1. During the lectures we defined three different areas important for every individual: Values, Interests and Skills. These should be described regarding your internal focus in a resume.

a. Describe, explain, these three areas, including at least two examples from each area. (15)

  • Values are what is important for you, what you really care about, and which give you a sense of purpose. Example: High Income, Helping others.

  • Interests are what is fun for you, what enjoys you, and those work activities which hold your attention and fire your enthusiasm. Example: Technical, Scientific.

  • Skills are things you can do well, things you have learned, special talent and special abilities. Example: Technical skills, Leadership.

b. What is a GAP? Give at least one example of a possible GAP relating to your own experiences, one example from each area. (6)

  • A GAP is where you are and where you want to be.

  • The GAP for me: I hope that I can enter a big company like Alibaba to work as a Java developer. The GAP for me is that my understanding of the Java virtual machine is not deep enough, I don’t have enough knowledge of multithreading, don’t know enough about the principle and implementation of the database, and don’t know much about the distributed architecture.
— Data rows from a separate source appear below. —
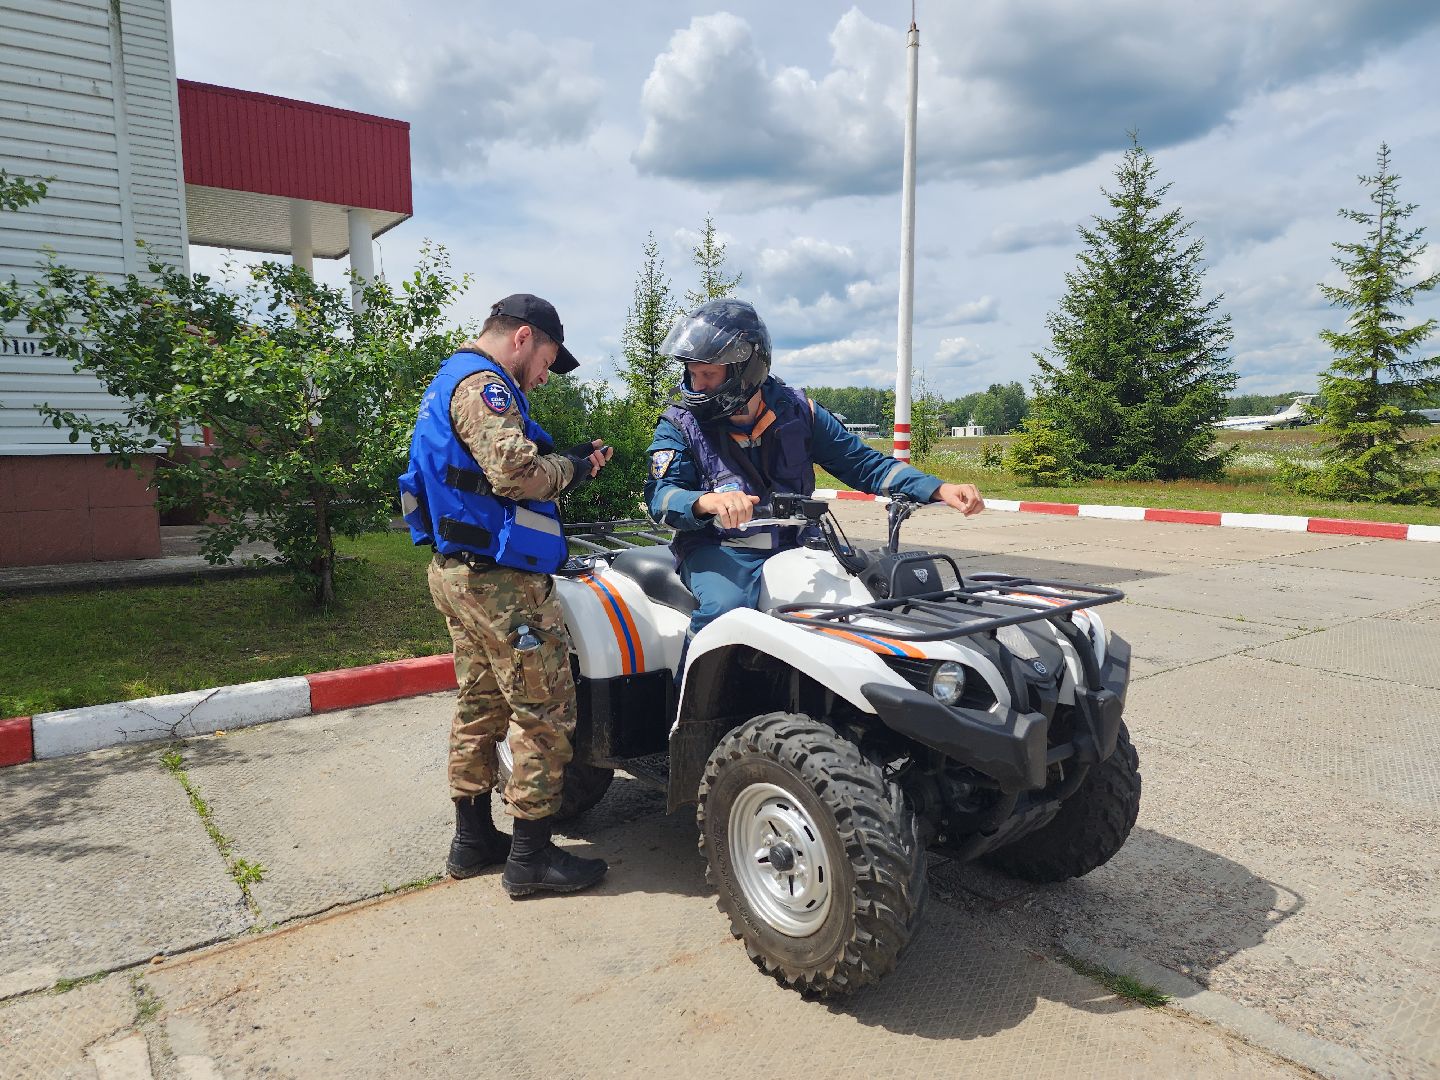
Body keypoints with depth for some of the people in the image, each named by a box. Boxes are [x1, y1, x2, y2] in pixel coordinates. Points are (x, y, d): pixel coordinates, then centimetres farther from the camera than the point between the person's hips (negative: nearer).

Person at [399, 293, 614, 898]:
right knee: (543, 712, -3)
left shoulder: (451, 382, 20)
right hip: (500, 580, -11)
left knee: (481, 705, 17)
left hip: (457, 571, 11)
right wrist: (571, 469, -9)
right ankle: (531, 857, 7)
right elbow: (516, 471, -27)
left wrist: (568, 458, 8)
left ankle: (474, 839, 28)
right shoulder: (482, 384, -14)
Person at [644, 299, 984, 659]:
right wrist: (707, 501, -41)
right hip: (717, 548, -3)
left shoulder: (795, 409, 4)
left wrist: (939, 490, -6)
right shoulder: (679, 424, -3)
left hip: (792, 545, 3)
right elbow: (661, 494, -16)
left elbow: (861, 462, 6)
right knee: (725, 609, -35)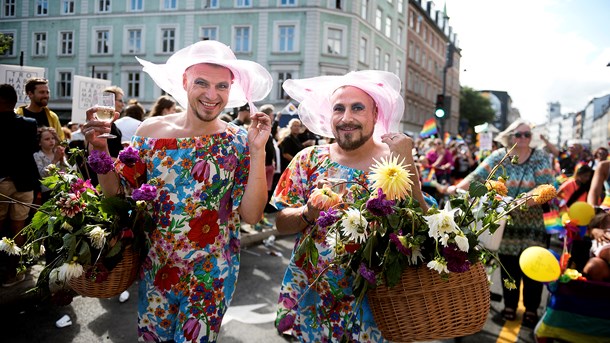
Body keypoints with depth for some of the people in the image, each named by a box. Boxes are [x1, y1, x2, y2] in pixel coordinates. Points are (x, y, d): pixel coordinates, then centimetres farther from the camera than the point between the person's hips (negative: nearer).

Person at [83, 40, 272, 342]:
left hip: (210, 275, -2)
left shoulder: (238, 142, -11)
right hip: (155, 268, 2)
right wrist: (99, 149, -18)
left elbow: (251, 215, -15)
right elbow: (116, 192, -2)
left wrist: (257, 151, -22)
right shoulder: (152, 130, -7)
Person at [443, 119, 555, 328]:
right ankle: (510, 304, 25)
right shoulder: (499, 157, 0)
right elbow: (477, 176, -11)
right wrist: (457, 188, -27)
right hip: (506, 223, 1)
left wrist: (525, 201, -27)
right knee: (508, 266, 9)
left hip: (533, 224, -1)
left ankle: (531, 308, 21)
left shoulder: (541, 158, -2)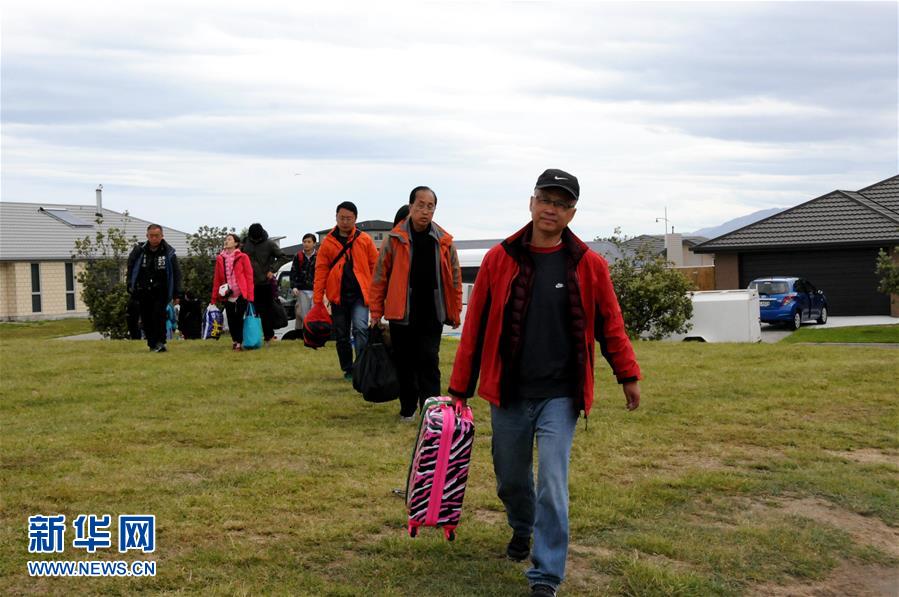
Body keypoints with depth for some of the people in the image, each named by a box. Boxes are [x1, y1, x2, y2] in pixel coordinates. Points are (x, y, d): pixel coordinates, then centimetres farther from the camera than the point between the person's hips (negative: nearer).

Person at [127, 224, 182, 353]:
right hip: (143, 291, 2)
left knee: (159, 314, -18)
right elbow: (130, 268, 10)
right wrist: (130, 286, 3)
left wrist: (176, 294, 1)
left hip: (161, 291, -2)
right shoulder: (139, 250, -1)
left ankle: (160, 342, -14)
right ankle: (152, 344, 15)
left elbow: (176, 273, 2)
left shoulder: (168, 252, -3)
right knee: (146, 318, 4)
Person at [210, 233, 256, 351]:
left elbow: (249, 276, -3)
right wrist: (214, 297, 5)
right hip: (227, 295, 3)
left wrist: (250, 295, -10)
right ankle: (235, 340, 20)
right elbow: (217, 279, 9)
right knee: (231, 319, 6)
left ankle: (239, 342, 4)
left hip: (241, 294, -3)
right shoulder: (220, 258, 9)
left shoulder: (243, 257, -1)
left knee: (239, 318, -4)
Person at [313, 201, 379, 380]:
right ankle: (348, 370, 23)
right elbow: (321, 271, 2)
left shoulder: (365, 240, 2)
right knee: (341, 335, 9)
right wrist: (317, 299, -3)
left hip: (360, 294, -2)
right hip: (338, 296, 2)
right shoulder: (328, 242, 3)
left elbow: (375, 266, 4)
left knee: (360, 328, -19)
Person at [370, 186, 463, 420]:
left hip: (432, 314, 0)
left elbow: (454, 278, 8)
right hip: (401, 314, 0)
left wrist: (455, 312, 7)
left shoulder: (444, 241, 3)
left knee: (429, 361, -3)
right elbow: (380, 276, 1)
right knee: (405, 363, 10)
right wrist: (376, 312, 0)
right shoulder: (395, 239, -2)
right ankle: (408, 408, 24)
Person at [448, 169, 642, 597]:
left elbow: (609, 323, 7)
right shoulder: (499, 259, -3)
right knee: (511, 479, 18)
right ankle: (522, 529, 49)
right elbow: (475, 325, 0)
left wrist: (628, 376, 8)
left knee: (552, 486, -7)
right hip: (508, 394, 2)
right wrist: (459, 388, 2)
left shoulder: (589, 266, -3)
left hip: (560, 397, -2)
2. Name the 5 elements of the Career Development Cycle. Draw the model of the cycle. Describe shortly, 1-2 sentences, every action in the cycle. (12)
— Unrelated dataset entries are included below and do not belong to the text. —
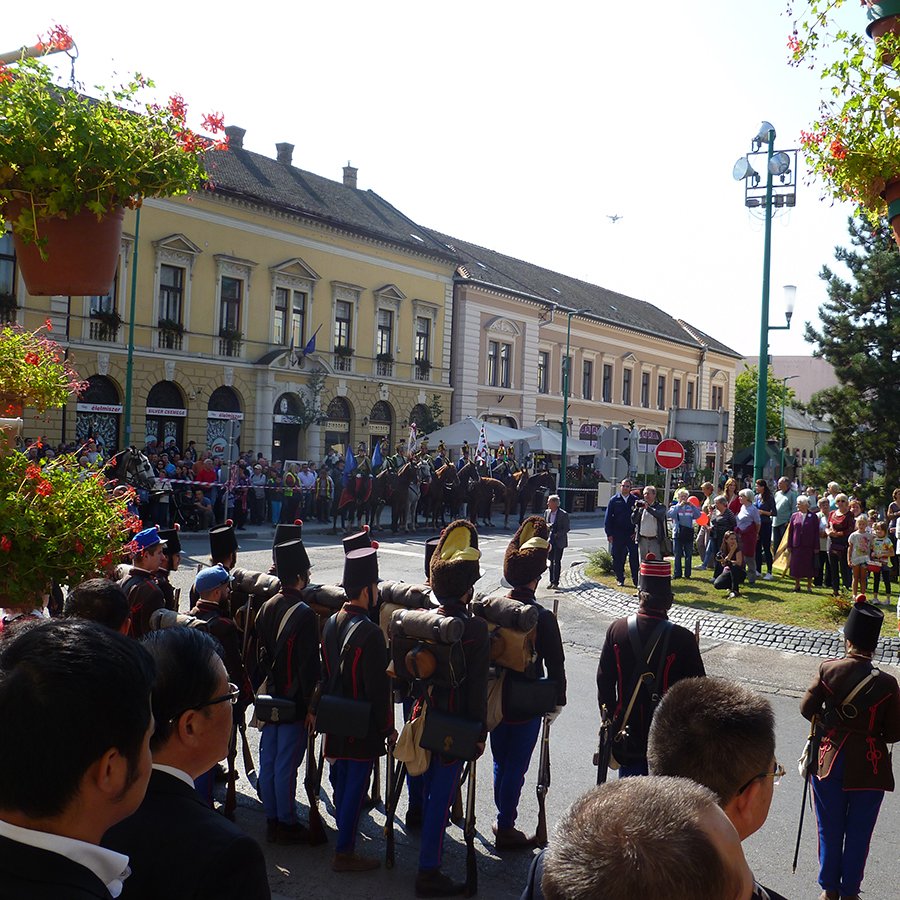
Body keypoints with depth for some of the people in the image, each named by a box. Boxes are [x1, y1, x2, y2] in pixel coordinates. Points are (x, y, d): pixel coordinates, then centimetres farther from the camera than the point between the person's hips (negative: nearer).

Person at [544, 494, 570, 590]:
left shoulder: (563, 514, -11)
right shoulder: (547, 512, 7)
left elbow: (566, 529, -9)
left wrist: (557, 535, -19)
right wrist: (546, 526, -8)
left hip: (559, 541, -5)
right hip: (550, 540, 5)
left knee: (557, 561, -4)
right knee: (552, 561, 10)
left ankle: (555, 582, -1)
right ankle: (551, 581, 17)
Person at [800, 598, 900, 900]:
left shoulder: (828, 669, -13)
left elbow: (807, 708, -4)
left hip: (830, 761, 1)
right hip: (869, 767, -1)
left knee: (830, 829, 16)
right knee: (858, 833, 15)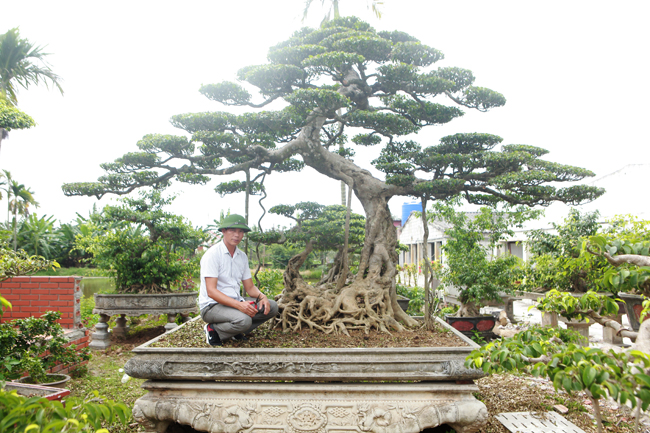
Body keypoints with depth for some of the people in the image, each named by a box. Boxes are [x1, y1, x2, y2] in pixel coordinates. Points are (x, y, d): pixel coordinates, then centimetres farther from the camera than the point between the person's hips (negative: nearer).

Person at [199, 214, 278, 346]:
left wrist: (261, 296, -10)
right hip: (212, 305, -8)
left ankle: (236, 331, 0)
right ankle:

  • Communication, Analysis, Synthesis, Valuing, Execution
  • Communication: Become aware of the gap and feel discomfort about the gap. Seek assistance if needed.

  • Analysis: Clarify your knowledge, what do you want, what are your values, interests and skills and so on.
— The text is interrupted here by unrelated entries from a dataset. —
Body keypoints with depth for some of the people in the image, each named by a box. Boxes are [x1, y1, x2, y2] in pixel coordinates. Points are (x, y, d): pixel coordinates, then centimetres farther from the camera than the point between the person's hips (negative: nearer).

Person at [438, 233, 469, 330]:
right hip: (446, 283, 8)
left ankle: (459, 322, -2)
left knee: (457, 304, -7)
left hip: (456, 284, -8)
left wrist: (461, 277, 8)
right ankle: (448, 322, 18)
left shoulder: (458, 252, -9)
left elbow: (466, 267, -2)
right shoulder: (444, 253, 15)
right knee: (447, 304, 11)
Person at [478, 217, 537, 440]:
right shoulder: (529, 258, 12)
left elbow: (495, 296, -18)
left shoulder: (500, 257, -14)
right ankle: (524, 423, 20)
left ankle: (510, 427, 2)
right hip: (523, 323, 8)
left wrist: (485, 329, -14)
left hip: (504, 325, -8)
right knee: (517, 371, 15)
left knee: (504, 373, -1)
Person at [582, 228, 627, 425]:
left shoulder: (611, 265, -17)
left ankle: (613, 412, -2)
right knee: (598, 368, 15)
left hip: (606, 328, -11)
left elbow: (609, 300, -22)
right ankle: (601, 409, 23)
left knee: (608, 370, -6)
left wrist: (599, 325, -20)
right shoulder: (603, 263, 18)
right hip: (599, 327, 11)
  • Synthesis: Solve the gap, avoid missing alternatives and reduce to a manageable amount of options.

  • Valuing: Judge the benefit (and cost) and rank them to find the best choice. Select an option.

  • Execution: Convert decisions into action, formulate a goal and a plan, and execute the plan.

  • Communication: Review the state and think has the gap been closed. It is an on-going process.

3. Brown talks about four general role categories of people in teams. Name these roles and describe them shortly? (12)

  • Designers: People responsible for generating and documenting ideas about how the product works, looks, or behaves.

  • Managers: People responsible for ensuring the project team delivers on its obligations, creates plans to do so, and successfully executes against those plans.

  • Subject Matter Experts: People responsible for contributing information to the design process.

  • Stakeholders: People ultimately accountable for the success of the project.

4. Consider the following questions among individuals where we have different characteristics. Select three of them. Describe how people (individuals), can have different characteristics. Describe pros and cons, and possible consequences to a characteristic. Comments if the characteristics you choose are good characteristics or not.

a. Can I interrupt you?
b. Do you attend agreed meetings?
c. Are you late to meetings?
d. Are you focusing on details or the big-picture?
e. Which tasks do you prefer to commit to?
f. How quickly do you respond to e-mail?
g. Do you treat others how you would like to be treated yourself?
h. Can she/he say no? Can you say no?
i. Does she/he usually say no/yes?
(12)

  • a. Can I interrupt you?

5. Describe at least 4 positive consequences to conflicts. (8)

  • Produces better ideas
  • Forces people to search for new approaches
  • Causes problems to surface
  • Forces clarification

6. Brown draws a triangle for the model of conflict. Specify this triangle and describe the elements and how they are connected. (9)

Situations: The different ways conflict manifests itself

Patterns: The behaviors team members can use to deal with conflict

Traits: The inherent characteristics that shape our behaviors and perceptions

  • Situations < > Patterns
    • Designers can use patterns (specific behaviors) to untangle situations
    • Situations can also affect the outcome of patterns
  • Patterns < > Traits
    • A designer’s traits influences which pattern she chooses for a particular situation
    • By using a particular pattern successfully, a designer may take that to reinforce part of her personality
  • Traits < > Situations
    • Traits can make certain situations worse by reinforcing the misunderstanding between people
    • Some situations may amplify a designer’s trait

7. Brown lists three areas important for self-awareness. Describe these areas and give one example from each area for improving it. (9)

To understand your limitations, your boundaries, strengths

  • Limitations:

  • Boundaries: By understanding their limitations, designers can be honest and open about their capabilities, their ability to contribute to a project, and their level of comfort in asking for help.